* _TASK_: Render every text line from all the entries as a Markdown table with the columns "No." and "Text", giving each line its own numbered row and skipping blank lines. Leave the pictures out.

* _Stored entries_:
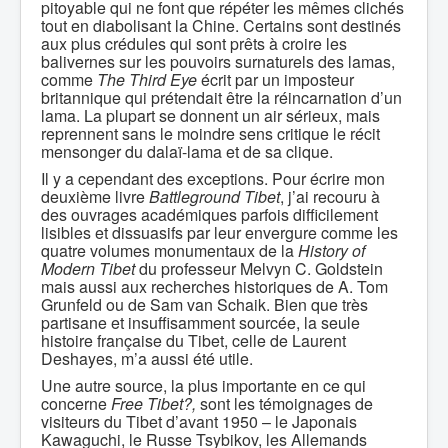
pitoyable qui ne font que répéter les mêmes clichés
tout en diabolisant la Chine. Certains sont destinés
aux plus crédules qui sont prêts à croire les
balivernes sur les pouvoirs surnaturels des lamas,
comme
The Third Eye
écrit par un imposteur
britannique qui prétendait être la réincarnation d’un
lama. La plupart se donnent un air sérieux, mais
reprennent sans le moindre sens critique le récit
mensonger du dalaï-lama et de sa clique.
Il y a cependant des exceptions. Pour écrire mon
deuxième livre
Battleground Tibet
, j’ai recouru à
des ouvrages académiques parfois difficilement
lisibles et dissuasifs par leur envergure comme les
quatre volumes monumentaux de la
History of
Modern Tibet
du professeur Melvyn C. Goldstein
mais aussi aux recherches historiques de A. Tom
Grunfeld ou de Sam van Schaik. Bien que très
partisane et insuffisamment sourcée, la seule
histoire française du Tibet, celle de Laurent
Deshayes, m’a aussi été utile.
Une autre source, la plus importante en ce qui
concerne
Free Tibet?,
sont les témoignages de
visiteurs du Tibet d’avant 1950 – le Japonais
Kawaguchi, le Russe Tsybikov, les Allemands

* _ANSWER BELOW_:
| No. | Text |
|---|---|
| 1 | pitoyable qui ne font que répéter les mêmes clichés |
| 2 | tout en diabolisant la Chine. Certains sont destinés |
| 3 | aux plus crédules qui sont prêts à croire les |
| 4 | balivernes sur les pouvoirs surnaturels des lamas, |
| 5 | comme |
| 6 | The Third Eye |
| 7 | écrit par un imposteur |
| 8 | britannique qui prétendait être la réincarnation d’un |
| 9 | lama. La plupart se donnent un air sérieux, mais |
| 10 | reprennent sans le moindre sens critique le récit |
| 11 | mensonger du dalaï-lama et de sa clique. |
| 12 | Il y a cependant des exceptions. Pour écrire mon |
| 13 | deuxième livre |
| 14 | Battleground Tibet |
| 15 | , j’ai recouru à |
| 16 | des ouvrages académiques parfois difficilement |
| 17 | lisibles et dissuasifs par leur envergure comme les |
| 18 | quatre volumes monumentaux de la |
| 19 | History of |
| 20 | Modern Tibet |
| 21 | du professeur Melvyn C. Goldstein |
| 22 | mais aussi aux recherches historiques de A. Tom |
| 23 | Grunfeld ou de Sam van Schaik. Bien que très |
| 24 | partisane et insuffisamment sourcée, la seule |
| 25 | histoire française du Tibet, celle de Laurent |
| 26 | Deshayes, m’a aussi été utile. |
| 27 | Une autre source, la plus importante en ce qui |
| 28 | concerne |
| 29 | Free Tibet?, |
| 30 | sont les témoignages de |
| 31 | visiteurs du Tibet d’avant 1950 – le Japonais |
| 32 | Kawaguchi, le Russe Tsybikov, les Allemands |